[BEGIN Excerpted text]

Deploying a new version of a Lambda function sounds simple — upload code, done. But in production, you never want 100% of traffic hitting an untested version simultaneously.
How does Lambda route traffic between versions? How do you do a canary release that shifts 5% of traffic to a new version and automatically rolls back on errors? How does async traffic flow differently from sync traffic?
This article covers Lambda's traffic routing model from the inside out.
Lambda Versions and Aliases: The Foundation
Before traffic routing makes sense, you need to understand Lambda's versioning model.
Versions
Every time you publish a Lambda function, AWS creates an immutable version — a snapshot of your code and configuration at that point in time.
$LATEST → always points to the latest unpublished code (mutable)
:1 → first published version (immutable)
:2 → second published version (immutable)
:3 → third published version (immutable)
# Publish a new version via boto3
import boto3
lambda_client = boto3.client('lambda')
response = lambda_client.publish_version(
FunctionName='brand-api',
Description='v2.1.0 — faster logo lookup with DynamoDB cache'
)
version_arn = response['FunctionArn']
version_number = response['Version']
print(f'Published version {version_number}: {version_arn}')
# → Published version 42: arn:aws:lambda:us-east-1:123:function:brand-api:42
Versions are immutable — you cannot change the code of :42 after it's published. This is the foundation of safe deployments.
Aliases
An alias is a named pointer to a specific version. Your API Gateway, EventBridge rules, and other triggers should always point to an alias — never to $LATEST or a version number directly.
brand-api:prod → points to :42 (production traffic)
brand-api:staging → points to :43 (staging traffic)
brand-api:canary → points to :42 (95%) + :43 (5%) ← weighted routing
# Create or update an alias
lambda_client.create_alias(
FunctionName='brand-api',
Name='prod',
FunctionVersion='42',
Description='Production alias'
)
# Update alias to point to new version
lambda_client.update_alias(
FunctionName='brand-api',
Name='prod',
FunctionVersion='43'
)

[END Excerpted text]

:: Short exercise A ::
Repeat word for word the passage of the Lambda routing article from "Deploying a new" to "untested version simultaneously.".

[BEGIN Records to process]

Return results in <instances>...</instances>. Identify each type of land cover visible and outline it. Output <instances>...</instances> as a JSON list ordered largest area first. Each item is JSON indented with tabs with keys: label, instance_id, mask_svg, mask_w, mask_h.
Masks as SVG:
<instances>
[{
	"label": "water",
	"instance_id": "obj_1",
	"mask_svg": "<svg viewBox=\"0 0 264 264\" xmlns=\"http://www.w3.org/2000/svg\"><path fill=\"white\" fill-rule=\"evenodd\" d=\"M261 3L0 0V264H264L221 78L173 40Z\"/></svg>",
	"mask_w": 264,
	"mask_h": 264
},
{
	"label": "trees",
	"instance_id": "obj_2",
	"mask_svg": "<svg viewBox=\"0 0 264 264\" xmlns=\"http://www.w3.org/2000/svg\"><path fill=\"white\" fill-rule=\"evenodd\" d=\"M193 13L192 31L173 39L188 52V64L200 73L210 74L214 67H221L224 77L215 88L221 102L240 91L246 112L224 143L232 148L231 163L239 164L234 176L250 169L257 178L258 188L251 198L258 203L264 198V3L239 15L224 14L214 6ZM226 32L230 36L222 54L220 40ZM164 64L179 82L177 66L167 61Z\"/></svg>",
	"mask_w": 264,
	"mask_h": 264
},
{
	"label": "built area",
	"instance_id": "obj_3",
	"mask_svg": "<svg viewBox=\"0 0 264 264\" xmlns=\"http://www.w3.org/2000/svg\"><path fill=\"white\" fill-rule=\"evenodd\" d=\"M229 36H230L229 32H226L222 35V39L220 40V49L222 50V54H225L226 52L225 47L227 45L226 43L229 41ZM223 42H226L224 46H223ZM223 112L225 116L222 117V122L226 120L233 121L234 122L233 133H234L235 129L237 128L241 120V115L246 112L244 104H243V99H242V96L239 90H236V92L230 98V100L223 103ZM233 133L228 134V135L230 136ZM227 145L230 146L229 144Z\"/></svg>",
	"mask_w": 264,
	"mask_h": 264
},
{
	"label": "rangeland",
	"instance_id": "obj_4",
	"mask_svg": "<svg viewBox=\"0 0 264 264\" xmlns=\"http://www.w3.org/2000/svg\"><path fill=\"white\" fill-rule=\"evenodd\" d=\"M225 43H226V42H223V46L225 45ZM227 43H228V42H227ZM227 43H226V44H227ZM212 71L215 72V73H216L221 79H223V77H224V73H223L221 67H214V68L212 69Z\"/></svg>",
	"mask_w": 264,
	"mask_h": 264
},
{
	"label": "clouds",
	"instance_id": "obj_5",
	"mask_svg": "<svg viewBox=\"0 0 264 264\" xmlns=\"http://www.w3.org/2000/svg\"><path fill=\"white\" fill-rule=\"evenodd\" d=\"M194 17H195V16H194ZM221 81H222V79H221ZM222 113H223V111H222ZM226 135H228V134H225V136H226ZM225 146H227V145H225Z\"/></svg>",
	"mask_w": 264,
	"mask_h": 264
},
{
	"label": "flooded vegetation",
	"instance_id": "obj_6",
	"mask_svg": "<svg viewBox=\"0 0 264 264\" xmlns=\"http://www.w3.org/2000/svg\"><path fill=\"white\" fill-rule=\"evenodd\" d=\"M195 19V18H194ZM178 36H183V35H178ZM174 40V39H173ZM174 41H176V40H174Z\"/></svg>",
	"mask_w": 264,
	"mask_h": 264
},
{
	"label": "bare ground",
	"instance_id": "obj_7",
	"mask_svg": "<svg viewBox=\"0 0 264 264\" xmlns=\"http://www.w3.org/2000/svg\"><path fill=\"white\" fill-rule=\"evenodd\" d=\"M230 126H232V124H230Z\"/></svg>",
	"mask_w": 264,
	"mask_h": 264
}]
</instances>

[END Records to process]

:: Short exercise B ::
Pick out every line of the records that contains the string "area", treating case as significant.

:: Correct response A ::
Deploying a new version of a Lambda function sounds simple — upload code, done. But in production, you never want 100% of traffic hitting an untested version simultaneously.

:: Correct response B ::
Return results in <instances>...</instances>. Identify each type of land cover visible and outline it. Output <instances>...</instances> as a JSON list ordered largest area first. Each item is JSON indented with tabs with keys: label, instance_id, mask_svg, mask_w, mask_h.
	"label": "built area",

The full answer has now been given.